Saved data entries:
=-=-=-=-=
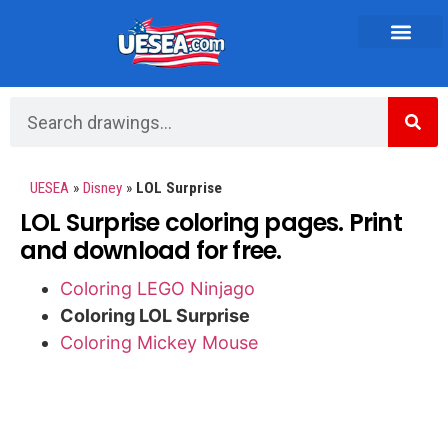
Vehicles and Transportation
UESEA
»
Disney
»
LOL Surprise
LOL Surprise coloring pages. Print
and download for free.
Coloring LEGO Ninjago
Coloring LOL Surprise
Coloring Mickey Mouse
=-=-=-=-=
- **TASK TO CARRY OUT**: Turn the lines above into a numbered list, skipping any blank lines and leaving the pictures out.

- **OUTPUT FOR THIS TASK**:
1. Vehicles and Transportation
2. UESEA
3. »
4. Disney
5. »
6. LOL Surprise
7. LOL Surprise coloring pages. Print
8. and download for free.
9. Coloring LEGO Ninjago
10. Coloring LOL Surprise
11. Coloring Mickey Mouse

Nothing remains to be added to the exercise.